Something unique happened Sunday afternoon in the Benton Area Volunteer Fire Hall: two communities which have been largely at odds in Northeast Pennsylvania during the past few months met on friendly terms.

The Stillwater Christian Church organized the event in Benton, a borough of about 900 in rural northern Columbia County. Mike Delp, a pastor at the church, called the gathering a “friendship meal.”

The timing of the dinner was interesting. Early last week, a group of attorneys and civil rights groups filed a lawsuit against an ordinance in Hazleton that punishes landlords for renting to illegal immigrants, forbids companies from employing them and makes English the official language.

The controversy surrounding the ordinance has deeply divided many in the city of about 30,000, largely along racial lines. Copycat ordinances have sprung up around the country. About 20 miles from Benton, Berwick is considering a similar ordinance.

Benton, too, is adjusting to an influx of Hispanic immigrants. As of six years ago, according to the 2000 census, Benton had only one Hispanic resident.

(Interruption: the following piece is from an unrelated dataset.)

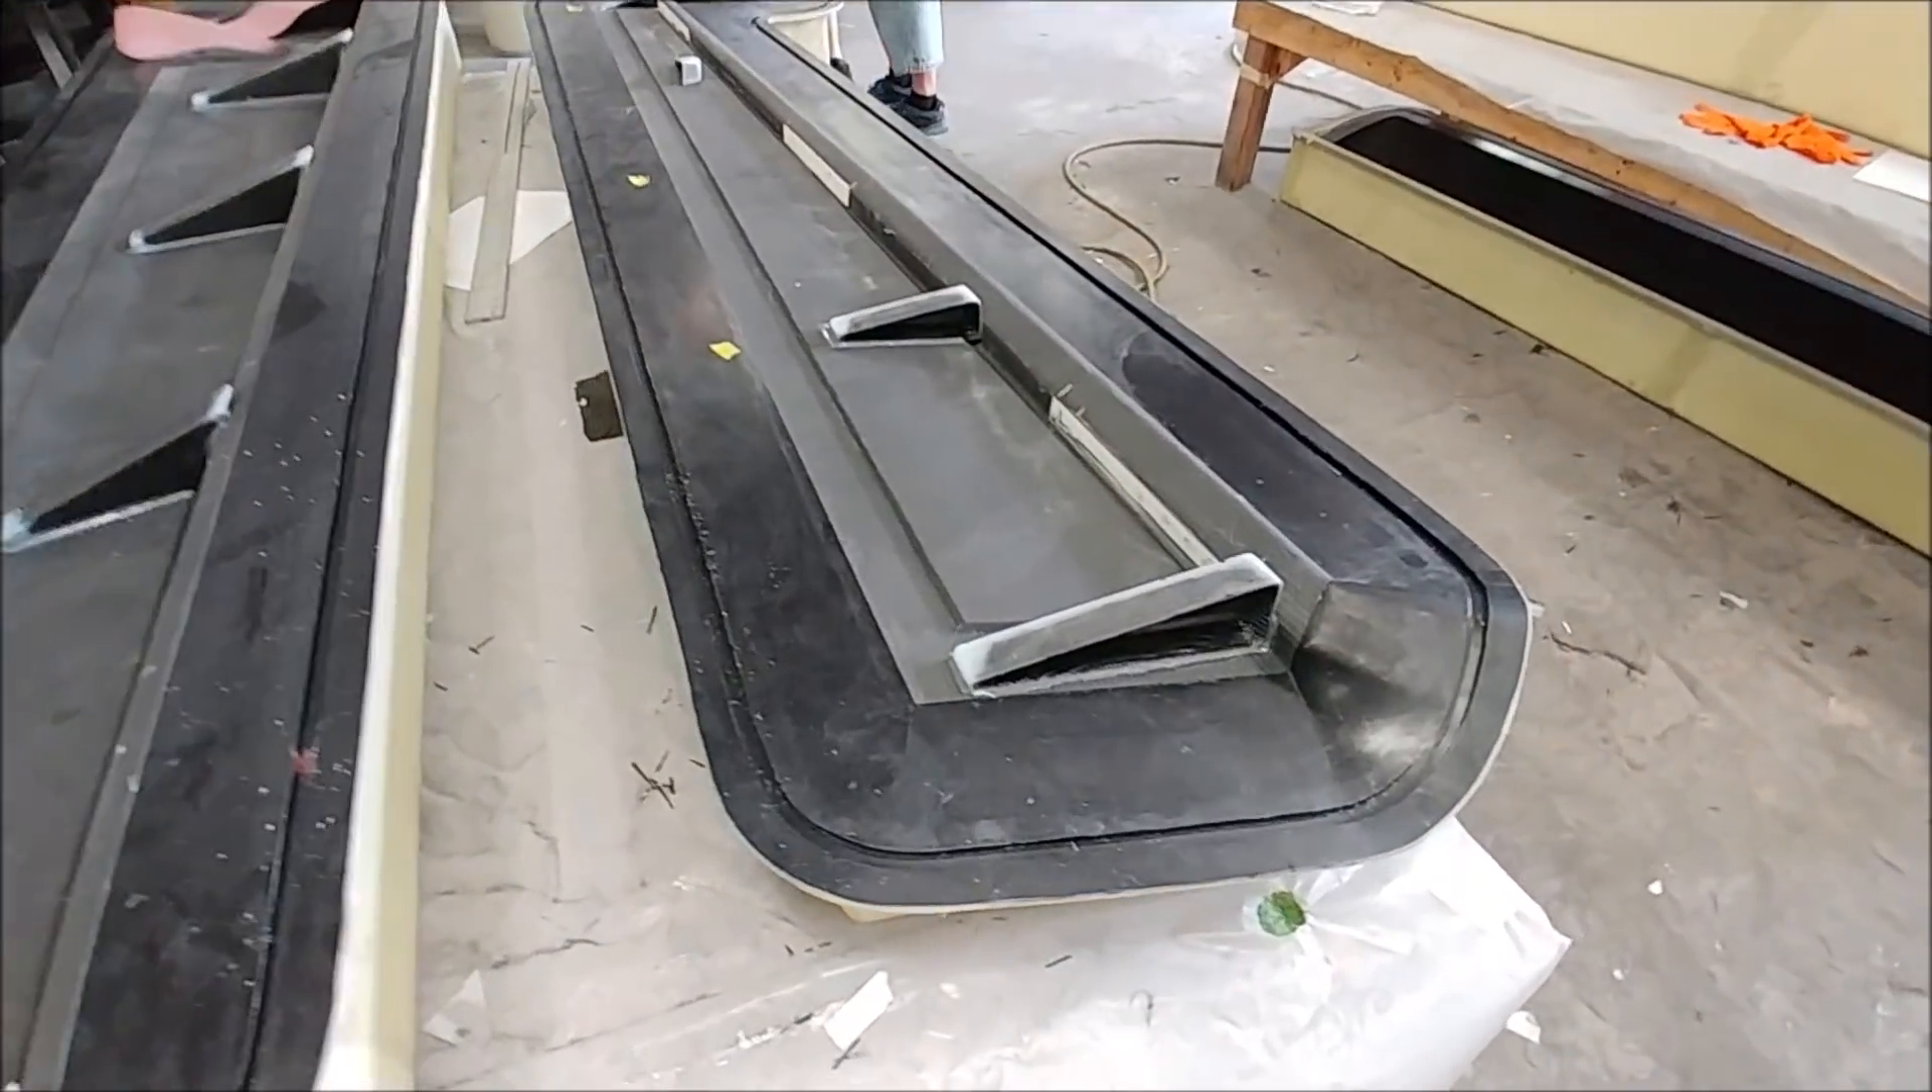Jeff and Devin got their ribs bonded in for the other set of ailerons and rudders or for the other aileron rudder.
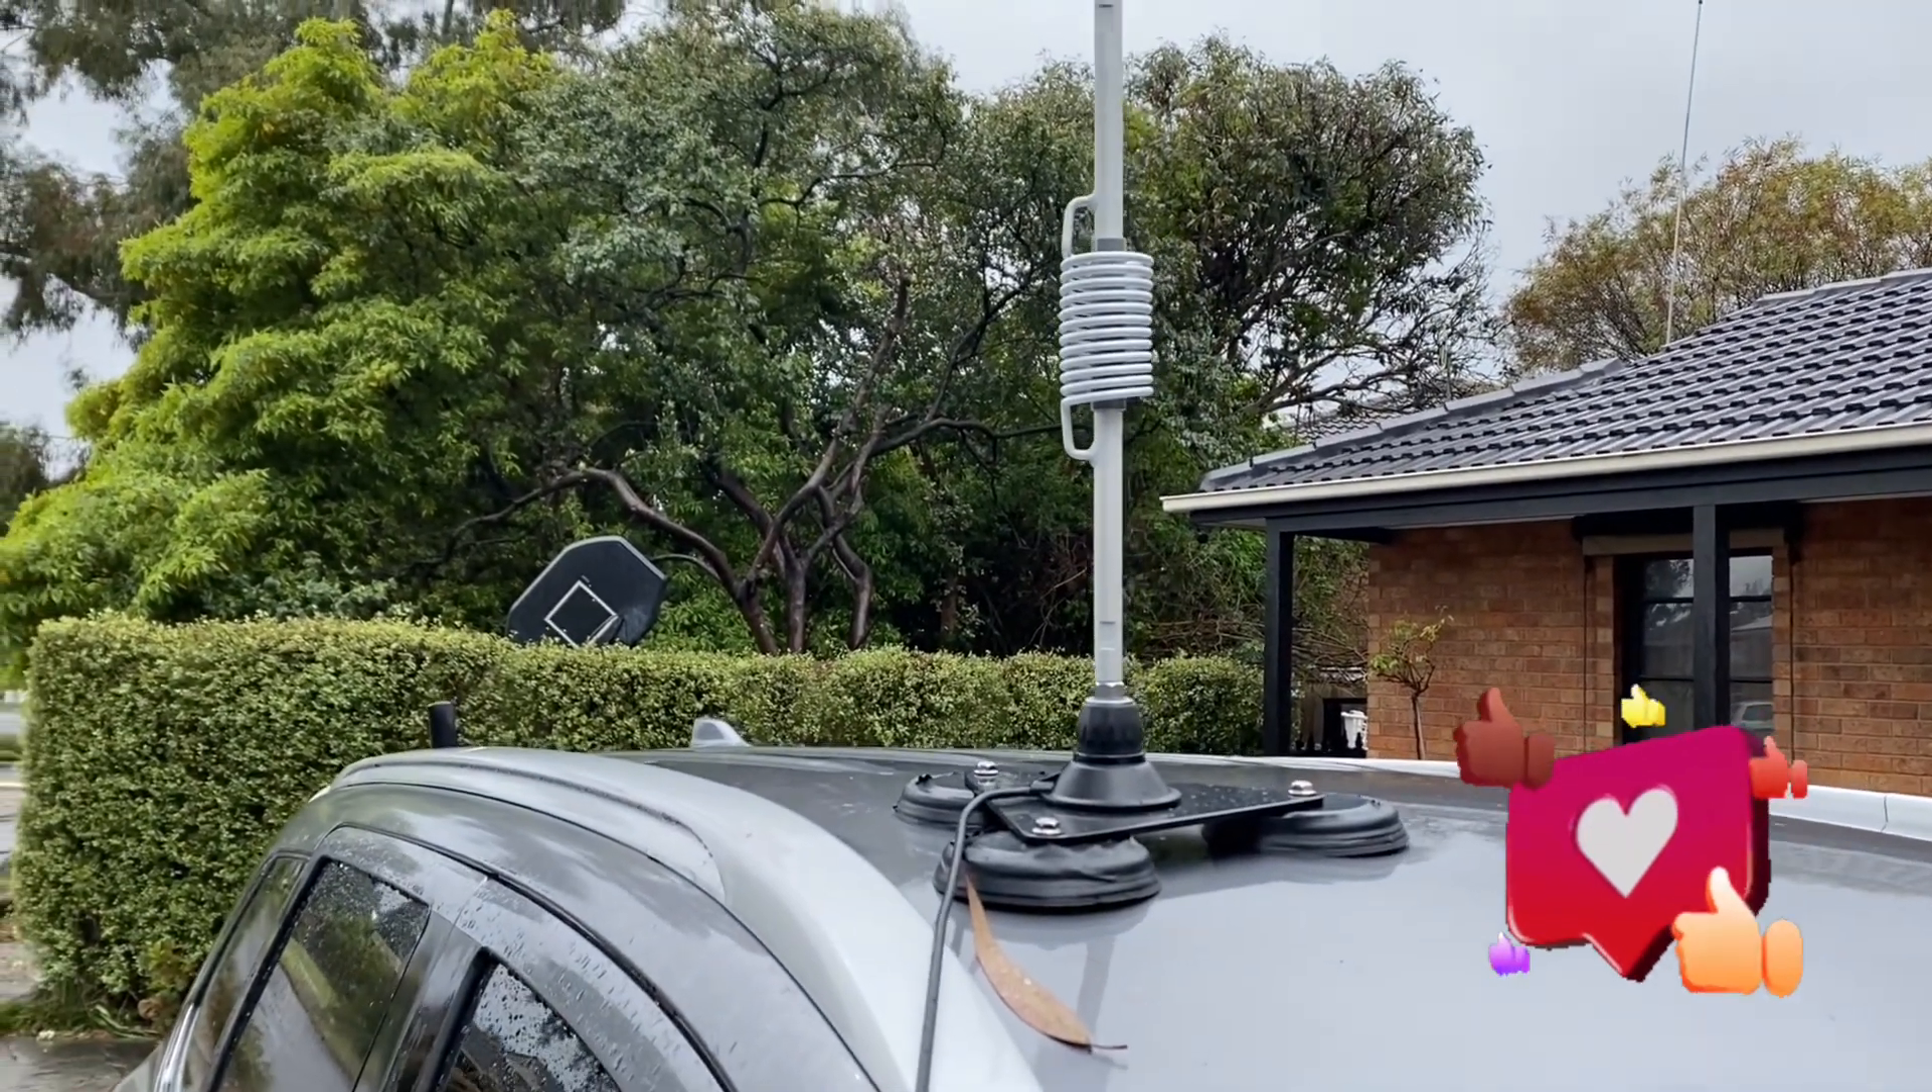All right so there we go we have the antenna on the car here.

Updated census data is not yet available, but without question, Benton’s Hispanic population has grown since then. About a dozen immigrants showed up to the dinner. The church invited many others, but some are still afraid of getting too close to their mostly white neighbors.

“They’re leery,” Delp said. “They’re just not sure why we’re doing this. They seem intimidated by us so we try to invite them as graciously as we can.”

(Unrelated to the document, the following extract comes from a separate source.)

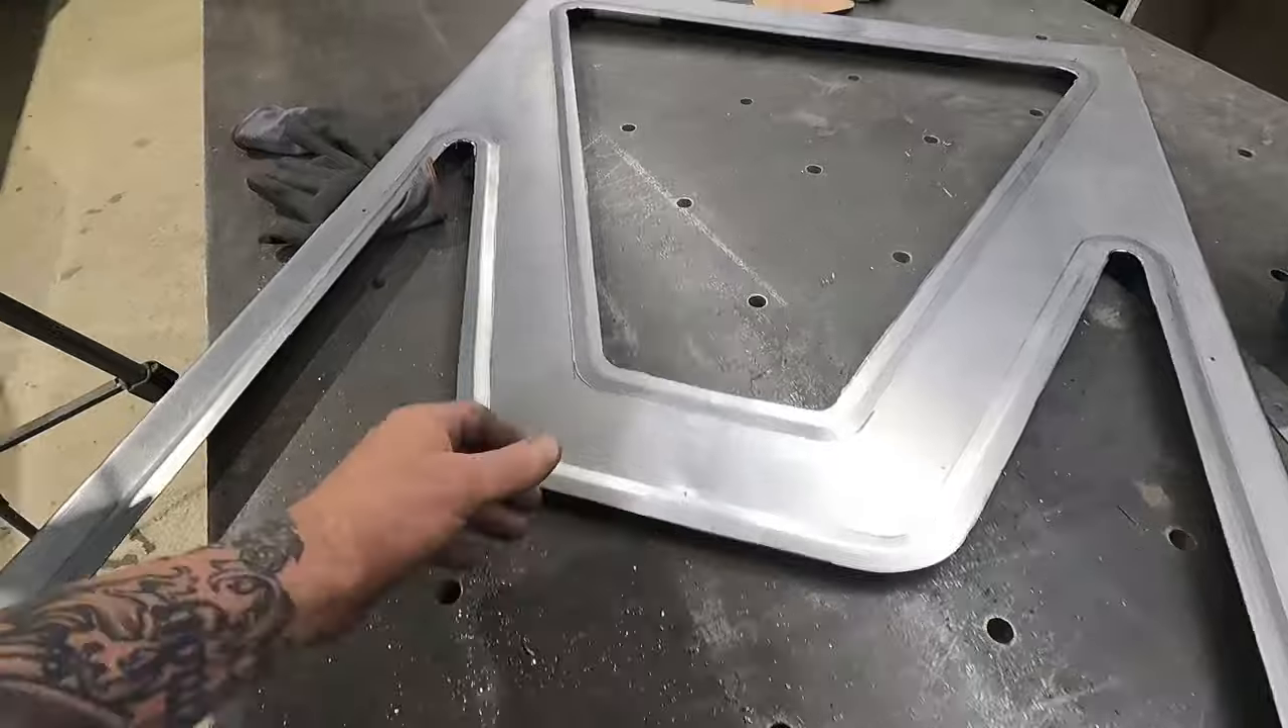I know i gotta still add my perforated metal in here but this is pretty flimsy.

And longtime residents of Benton are not without apprehensions over immigration either, Delp said. According to the same census data, Benton is more than 99 percent white, and some members of the community took issue with flyers promoting the event, which were printed in Spanish.

“You just sense some resistance in the way they respond to you when we said we wanted to do this,” he said.

Any tension between the communities apparently evaporated inside the fire hall.

Each of the guests filled their plates with ground meat served over tortillas alongside lettuce, salsa and rice.

Adults from both communities exchanged handshakes and tried their best to interact with one another, despite the often limited overlap in their vocabularies. Most conversations didn’t go far beyond, “Hello, how are you?” But the friendly tone of voice often conveyed what was left unsaid.

Children, meanwhile, regarded their Spanish-speaking neighbors with innocent curiosity. Hannah Weidner, of Berwick, excitedly asked how to say a few simple sentences in Spanish.

“It’s so hard to remember all of it,” she said when someone told her how to say, “My brother visited Mexico” in Spanish. She and a few other children used a pen to write the newly learned words on their hands.

Raul Lopez smiled as Weidner attempted to decipher the scribbles.

“I feel happy,” he said through a translator. “And I feel better because I know people want to be friends.”